President Joe Biden said on Monday that the mission of the United States in Afghanistan was never supposed to be nation-building as he defended his decision to pull out U.S. troops from the country.
Thousands of civilians desperate to flee Afghanistan thronged Kabul airport’s single runway on Monday after the Taliban seized the capital, prompting the United States to suspend evacuations as it came under mounting criticism at home.
During his address to the nation, Biden said he stood by his decision and accepted responsibility for it.
“It was never supposed to have been creating a unified, centralized democracy,” Biden said of the 20-year-long war.
“I stand squarely behind my decision. After 20 years, I’ve learned the hard way that there was never a good time to withdraw U.S. forces. That’s why we’re still there. We were clear-eyed about the risk. We planned for every contingency,” he said. “The truth is, this did unfold more quickly than we had anticipated.”
Biden took the Afghan government for precipitating its own swift downfall to the Taliban. He said the nation’s political leaders “gave up and fled the country,” and the Afghan military collapsed — “sometimes without even trying to fight.” This is after the United States spent over a trillion dollars over two decades to train and equip the Afghan military.
“American troops cannot and should not be fighting in a war, and dying in a war, that Afghan forces were not willing to fight for themselves,” the president said. “We gave [the Afghan military and its government] every chance to determine their own future. What we could not provide them was the will to fight for that future.”
Biden said the United States will continue to support the Afghan people and push for regional diplomacy — and speak out for the basic rights of all Afghanis now under threat from the Taliban.

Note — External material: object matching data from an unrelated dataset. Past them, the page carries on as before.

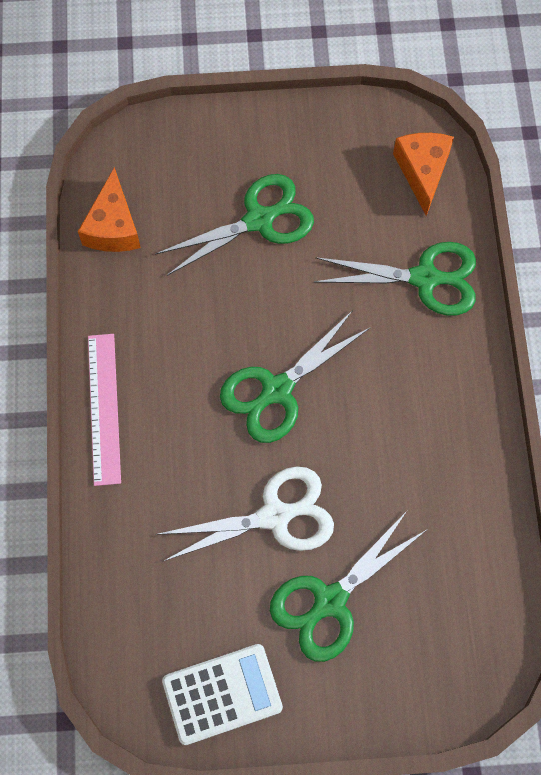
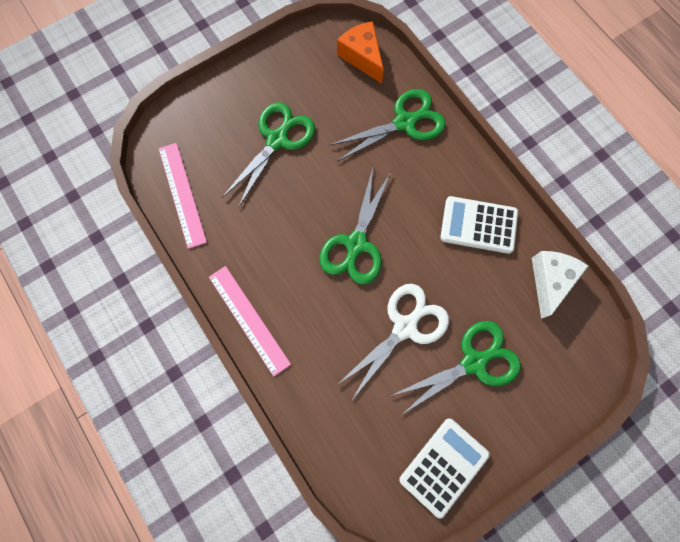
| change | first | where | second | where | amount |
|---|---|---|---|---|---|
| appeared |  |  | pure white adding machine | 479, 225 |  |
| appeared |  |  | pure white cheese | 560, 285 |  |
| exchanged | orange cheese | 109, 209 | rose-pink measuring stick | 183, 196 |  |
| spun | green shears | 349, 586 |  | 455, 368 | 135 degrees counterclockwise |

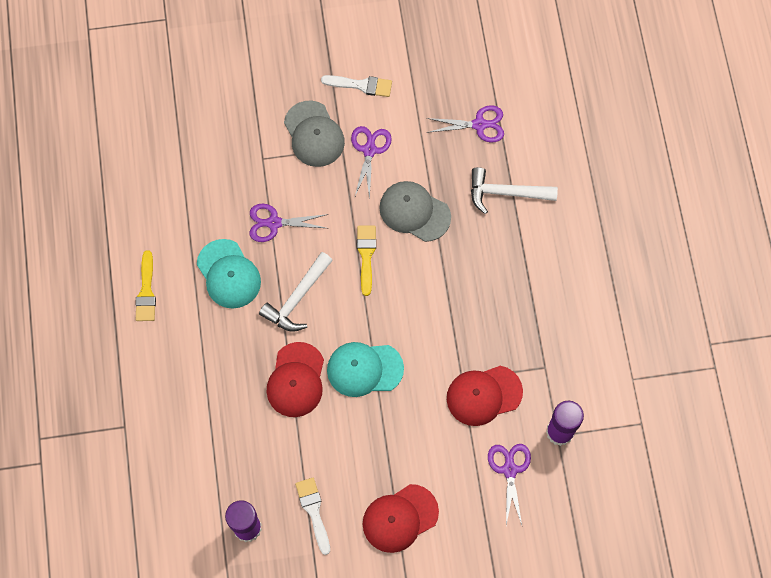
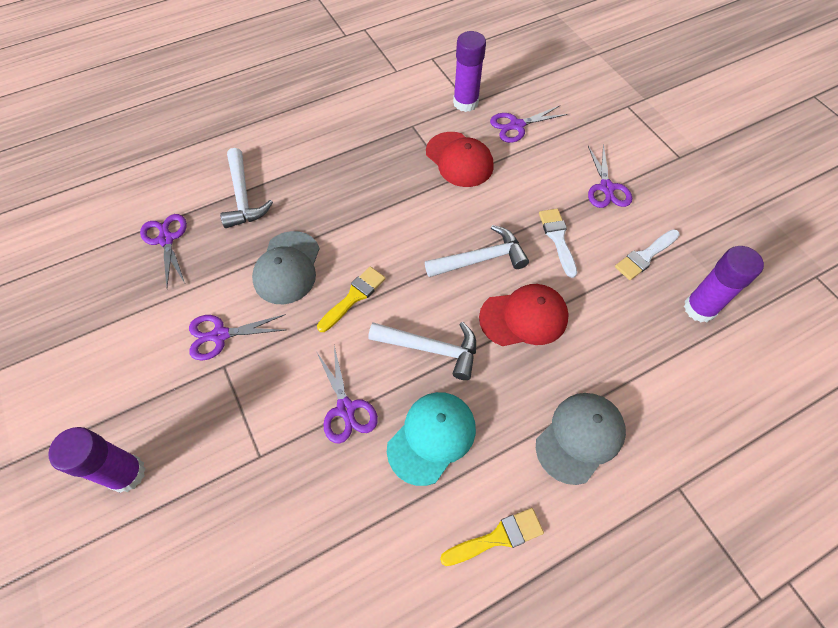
| change | first | where | second | where | amount |
|---|---|---|---|---|---|
| appeared |  |  | royal purple glue | 97, 460 |  |
| relocated | ash-grey cap | 314, 134 |  | 581, 439 |  |
| relocated | pure white paintbrush | 356, 86 |  | 558, 243 |  |
| exchanged | teal cap | 365, 369 | pure white carpenter's hammer | 477, 251 |  |
| exchanged | scarlet cap | 401, 518 | royal purple shears | 610, 176 |  |
| spun | bright yellow paintbrush | 366, 261 |  | 351, 299 | 150 degrees clockwise |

The U.S. will also dispatch 6,000 U.S. soldiers to Afghanistan to assist in securing the Kabul Airport and safely evacuate personnel and American citizens living there.
The Taliban would suffer severe military consequences if it attempts to attack American forces during this operation, Biden warned.
The U.S. will also expand refugee access to consider special immigration visas for those wishing to flee the Taliban and come to America.
“Once we have completed this mission, we will conclude our military withdrawal and end America’s longest war after 20 long years of bloodshed,” Biden said. “The events we’re seeing now are sadly proof that no amount of military force would ever deliver a stable united secure Afghanistan, which is known in history as the graveyard of empires.”
Biden is the fourth U.S. president to command the war in Afghanistan — and he said he would accept the responsibility of bringing it to a close.
“I will not pass this responsibility on to a fifth president. I will not mislead the American people by claiming that just a little more time in Afghanistan would make all the difference, nor will I shrink from my share of the responsibility for where we are today, and how we must move forward from here,” the president said. “I am the president of the United States of America. The buck stops with me.”